Shortly thereafter, according to published articles of The Canton Repository newspaper, respondent Stark County Elections Board Member Charles E. Brown, in his capacity as Stark County Republican Party Chairman, spearheaded a drive to circulate an initiative petition to submit the issue of a satellite facility in Canton to the Stark County voters pursuant to R.C. 3769.27. The articles indicated that Brown, an attorney, drafted the petition language.

On June 11, after conducting a public hearing, the Ohio State Racing Commission approved Northfield Park's application to open and operate, through Canton OTB, a satellite facility in Canton.

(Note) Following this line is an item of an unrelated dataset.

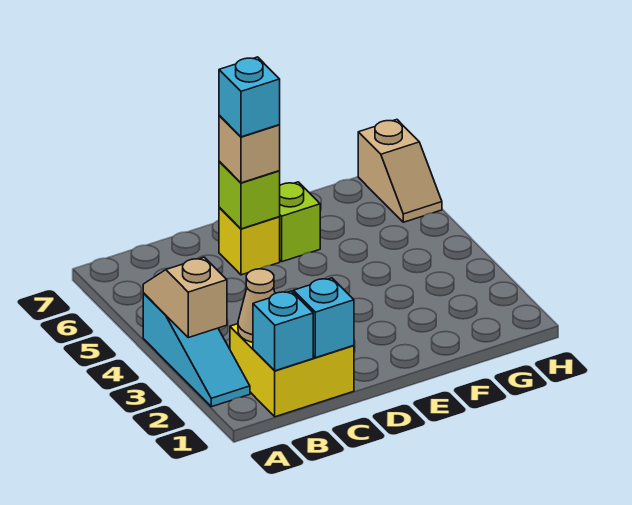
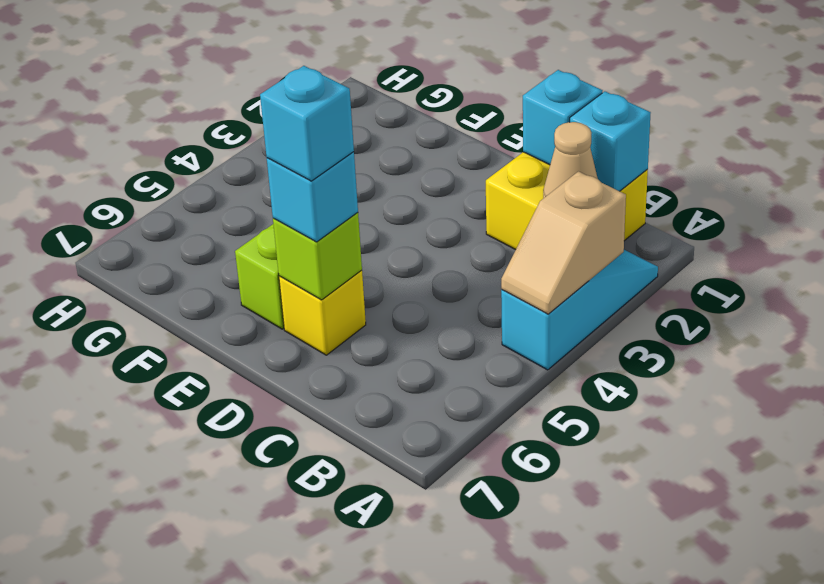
tan brick D6 level 3 -> cyan brick D6 level 3
tan slope H6:H7 level 1 top 7 -> none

On June 18, the petition entitled "Local Option Election Petition," signed by qualified Stark County electors, was filed with respondent Stark County Board of Elections. The petition did not contain the election falsification statement specified in R.C. 3501.38(J), including instead the following statement required by R.C. 3599.36: "WHOEVER COMMITS ELECTION FALSIFICATION IS GUILTY OF A FELONY OF THE FIFTH DEGREE." The petitioners requested that the following question be submitted to the Stark County electors at the November 3 general election:

"Shall satellite facilities that receive simulcasts of live horse races and that conduct wagering on those simulcasts be prohibited throughout this county for a period of five (5) years?"

On August 4, the board certified the foregoing issue to the November 3 Stark County general election ballot.

On August 27, which was ten weeks after the petition was filed with the board and over three weeks after the board certified the issue set forth in the petition, relator Thomas A. Ascani, Jr., a qualified resident elector of Stark County, filed a written protest with the board challenging the validity of the petition. Ascani claimed that the petition was invalid because it did not contain the R.C. 3501.38(J) election falsification statement and that the statute permitting the election, R.C. 3769.27, is unconstitutional. Ascani requested that the board hold a hearing on his protest, declare the petition invalid, and order the issue contained in the petition removed from the November 3 Stark County election ballot. Canton submitted a letter to the board in support of Ascani's claim challenging the constitutionality of R.C. 3769.27.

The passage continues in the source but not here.